Il serait aisé et intéressant de suivre la marche de la grave transition par laquelle l'Église passa de l'ardeur de son premier amour au froid égoïsme qu'elle déploya plus tard. Considérée dans son premier état elle nous apparaît semblable à la flamme d'un sacrifice s'offrant volontairement et consumant le moi pour le salut du monde: mais au bout de quelques siècles, combien le spectacle change! C'est le monde ou plutôt ses intérêts spirituels qui sont sacrifiés à l'égoïsme de l'Église; ses flammes à elles sont éteintes; elle ne brûle que d'un feu étranger; sacrifiant et présentant sans cesse le monde idolâtre comme une victime destinée à orner les autels de la fortune, du pouvoir, de l'orgueil. Après avoir été l'image de l'amour désintéressé et divin, arrachant l'admiration du monde, entraînant les hommes à force de bienveillance et de dévouement, l'Église a traversé diverses époques de décadence spirituelle, calculant sans cesse les conséquences de sa marche, devenant indifférente à ses propres devoirs, dirigeant son influence vers des canaux mondains, subordonnant chaque chose sacrée au gain et à la puissance humaine, jusqu'à ce qu'elle soit devenue une personnification monstrueuse de l'égoïsme qui voulait tout accaparer, d'un égoïsme duquel le monde lui-même pouvait prendre des conseils et des leçons sur l'art de s'agrandir soi-même.

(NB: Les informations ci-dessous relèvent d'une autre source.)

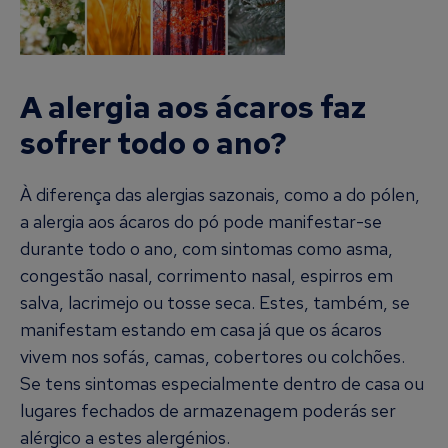
A alergia aos ácaros faz
sofrer todo o ano?
À diferença das alergias sazonais, como a do pólen,
a alergia aos ácaros do pó pode manifestar-se
durante todo o ano, com sintomas como asma,
congestão nasal, corrimento nasal, espirros em
salva, lacrimejo ou tosse seca. Estes, também, se
manifestam estando em casa já que os ácaros
vivem nos sofás, camas, cobertores ou colchões.
Se tens sintomas especialmente dentro de casa ou
lugares fechados de armazenagem poderás ser
alérgico a estes alergénios.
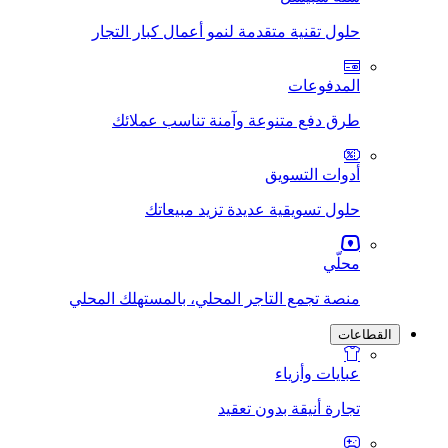
حلول تقنية متقدمة لنمو أعمال كبار التجار
المدفوعات
طرق دفع متنوعة وآمنة تناسب عملائك
أدوات التسويق
حلول تسويقية عديدة تزيد مبيعاتك
محلّي
منصة تجمع التاجر المحلي، بالمستهلك المحلي
القطاعات
عبايات وأزياء
تجارة أنيقة بدون تعقيد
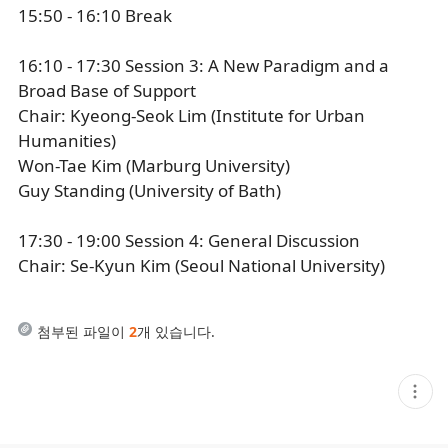
15:50 - 16:10 Break
16:10 - 17:30 Session 3: A New Paradigm and a
Broad Base of Support
Chair: Kyeong-Seok Lim (Institute for Urban
Humanities)
Won-Tae Kim (Marburg University)
Guy Standing (University of Bath)
17:30 - 19:00 Session 4: General Discussion
Chair: Se-Kyun Kim (Seoul National University)
첨부된 파일이
2
개 있습니다.
현
재
게
시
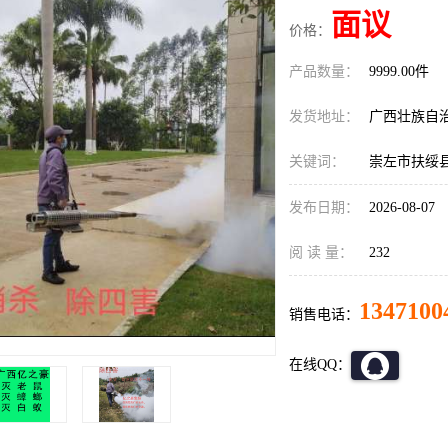
面议
价格：
产品数量：
9999.00件
发货地址：
广西壮族自
关键词：
崇左市扶绥
发布日期：
2026-08-07
阅 读 量：
232
1347100
销售电话：
在线QQ：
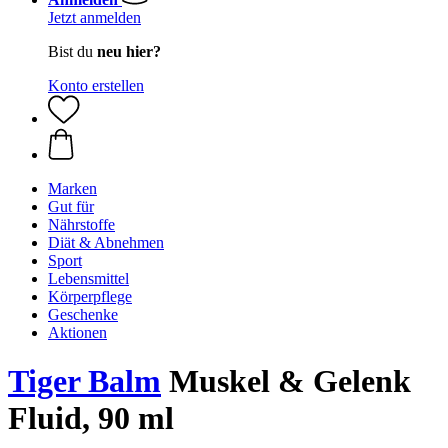
Jetzt anmelden
Bist du
neu hier?
Konto erstellen
Marken
Gut für
Nährstoffe
Diät & Abnehmen
Sport
Lebensmittel
Körperpflege
Geschenke
Aktionen
Tiger Balm
Muskel & Gelenk
Fluid, 90 ml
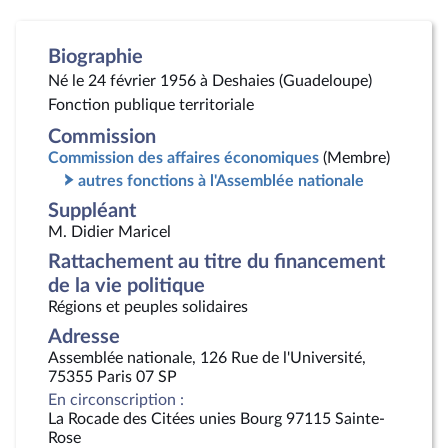
Biographie
Né le 24 février 1956 à Deshaies (Guadeloupe)
Fonction publique territoriale
Commission
Commission des affaires économiques
(Membre)
autres fonctions à l'Assemblée nationale
Suppléant
M. Didier Maricel
Rattachement au titre du financement
de la vie politique
Régions et peuples solidaires
Adresse
Assemblée nationale, 126 Rue de l'Université,
75355 Paris 07 SP
En circonscription :
La Rocade des Citées unies Bourg 97115 Sainte-
Rose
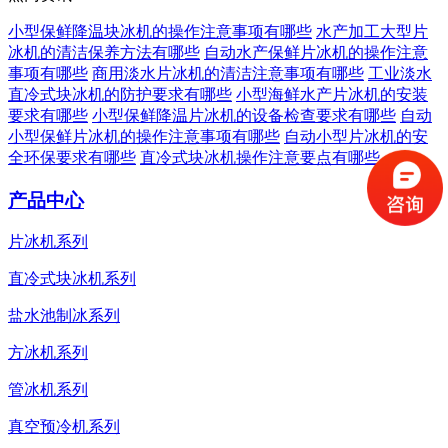
小型保鲜降温块冰机的操作注意事项有哪些
水产加工大型片
冰机的清洁保养方法有哪些
自动水产保鲜片冰机的操作注意
事项有哪些
商用淡水片冰机的清洁注意事项有哪些
工业淡水
直冷式块冰机的防护要求有哪些
小型海鲜水产片冰机的安装
要求有哪些
小型保鲜降温片冰机的设备检查要求有哪些
自动
小型保鲜片冰机的操作注意事项有哪些
自动小型片冰机的安
全环保要求有哪些
直冷式块冰机操作注意要点有哪些
产品中心
片冰机系列
直冷式块冰机系列
盐水池制冰系列
方冰机系列
管冰机系列
真空预冷机系列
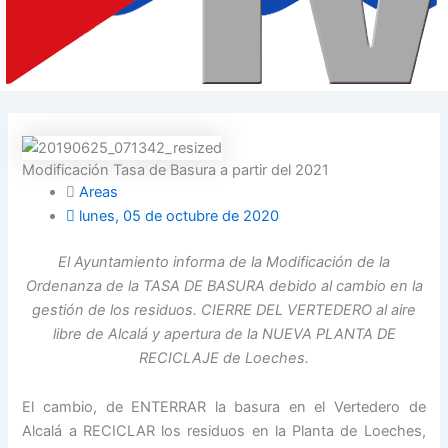
Modificación Tasa de Basura a partir del 2021
Areas
lunes, 05 de octubre de 2020
El Ayuntamiento informa de la Modificación de la
Ordenanza de la TASA DE BASURA debido al cambio en la
gestión de los residuos. CIERRE DEL VERTEDERO al aire
libre de Alcalá y apertura de la NUEVA PLANTA DE
RECICLAJE de Loeches.
El cambio, de ENTERRAR la basura en el Vertedero de
Alcalá a RECICLAR los residuos en la Planta de Loeches,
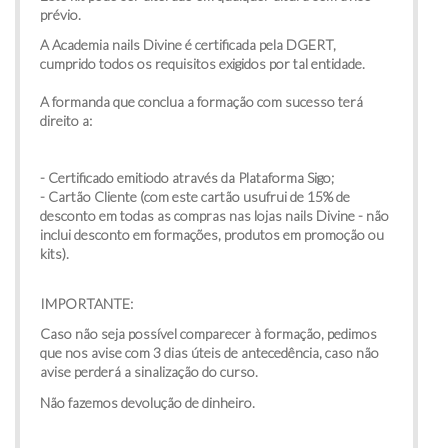
prévio.
A Academia nails Divine é certificada pela DGERT,
cumprido todos os requisitos exigidos por tal entidade.
A formanda que conclua a formação com sucesso terá
direito a:
- Certificado emitiodo através da Plataforma Sigo;
- Cartão Cliente (com este cartão usufrui de 15% de
desconto em todas as compras nas lojas nails Divine - não
inclui desconto em formações, produtos em promoção ou
kits).
IMPORTANTE:
Caso não seja possível comparecer à formação, pedimos
que nos avise com 3 dias úteis de antecedência, caso não
avise perderá a sinalização do curso.
Não fazemos devolução de dinheiro.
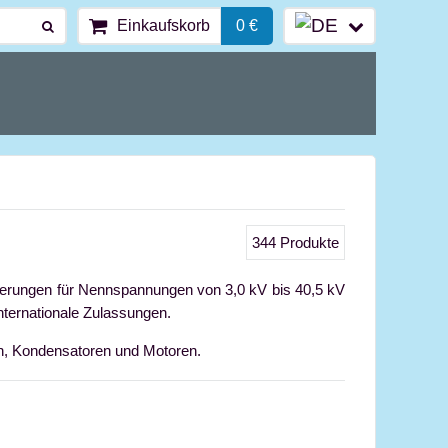
Einkaufskorb
0 €
344
Produkte
herungen für Nennspannungen von 3,0 kV bis 40,5 kV
nternationale Zulassungen.
en, Kondensatoren und Motoren.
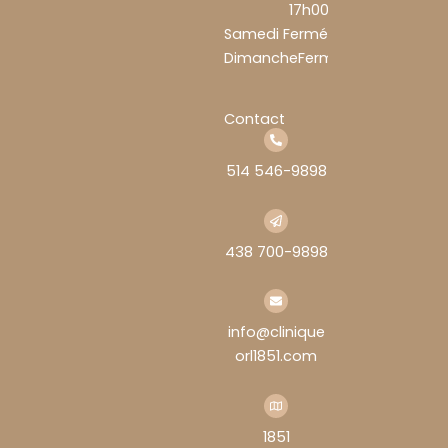
17h00
Samedi
Fermé
Dimanche
Fermé
Contact
514 546-9898
438 700-9898
info@clinique
orl1851.com
1851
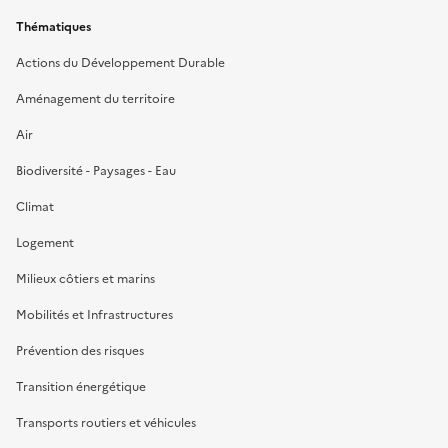
Thématiques
Actions du Développement Durable
Aménagement du territoire
Air
Biodiversité - Paysages - Eau
Climat
Logement
Milieux côtiers et marins
Mobilités et Infrastructures
Prévention des risques
Transition énergétique
Transports routiers et véhicules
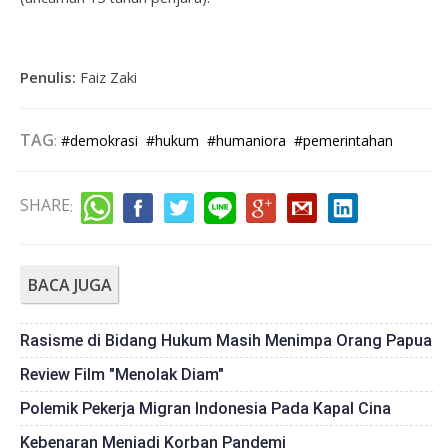
Penulis:
Faiz Zaki
TAG
:
#demokrasi
#hukum
#humaniora
#pemerintahan
SHARE
:
BACA JUGA
Rasisme di Bidang Hukum Masih Menimpa Orang Papua
Review Film "Menolak Diam"
Polemik Pekerja Migran Indonesia Pada Kapal Cina
Kebenaran Menjadi Korban Pandemi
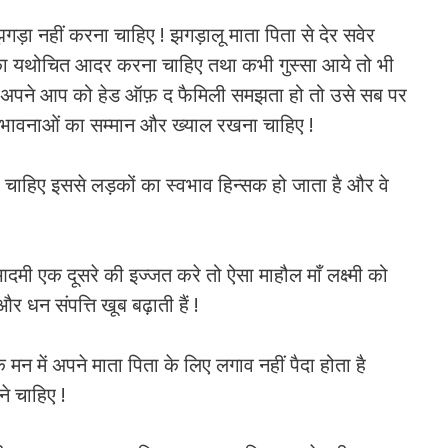
झगड़ा नहीं करना चाहिए ! झगड़ालू माता पिता से देर सवेर
रे का यथोचित आदर करना चाहिए तथा कभी गुस्सा आये तो भी
गर अपने आप को हेड ऑफ़ द फैमिली समझता हो तो उसे सब पर
ी भावनाओं का सम्मान और ख्याल रखना चाहिए !
 चाहिए इससे लड़कों का स्वभाव हिन्सक हो जाता है और वे
दमी एक दूसरे की इज्जत करे तो ऐसा माहौल माँ लक्ष्मी को
और धन संपत्ति खूब बढ़ाती हैं !
मन में अपने माता पिता के लिए लगाव नहीं पैदा होता है
 चाहिए !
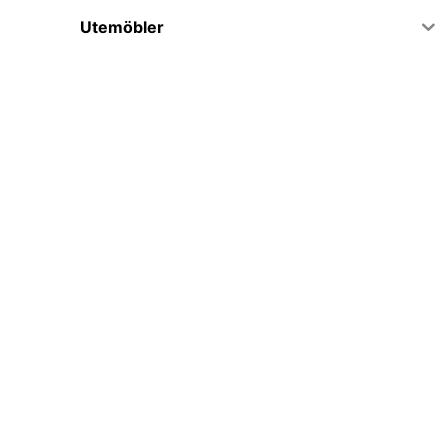
Utemöbler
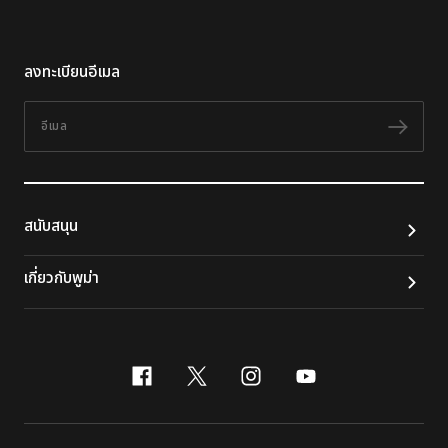
ลงทะเบียนอีเมล
อีเมล
ติดต
สนับสนุน
เกี่ยวกับพูม่า
facebook
x-twitter
instagram
youtube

Mais au lieu de nous étendre sur les premières opérations de l'égoïsme agissant dans le sein de l'Église, il conviendra mieux au but que nous nous proposons de prouver son effet actuel, de montrer comment il agit parmi nous. Quelque long et triomphant que son règne ait été, ses jours sont maintenant comptés. L'Évangile n'aura jamais à subir une défaite finale. L'Église chrétienne doit encore réaliser les glorieuses intentions de son divin fondateur. Nous devons donc considérer ses chutes comme de graves revers, dont les suites seront temporaires. Le passé sert du moins à nous montrer sa vitalité; le présent nous prouve son élasticité, l'avenir sera témoin de ses triomphes. En cherchant à prouver et à suivre les mouvements et les opérations de son grand antagoniste, l'égoïsme, nous sentons que nous contribuons, quoique faiblement sans doute, à dépouiller celui-ci de ses anciens honneurs et à faire connaître le chemin qui mène à la victoire.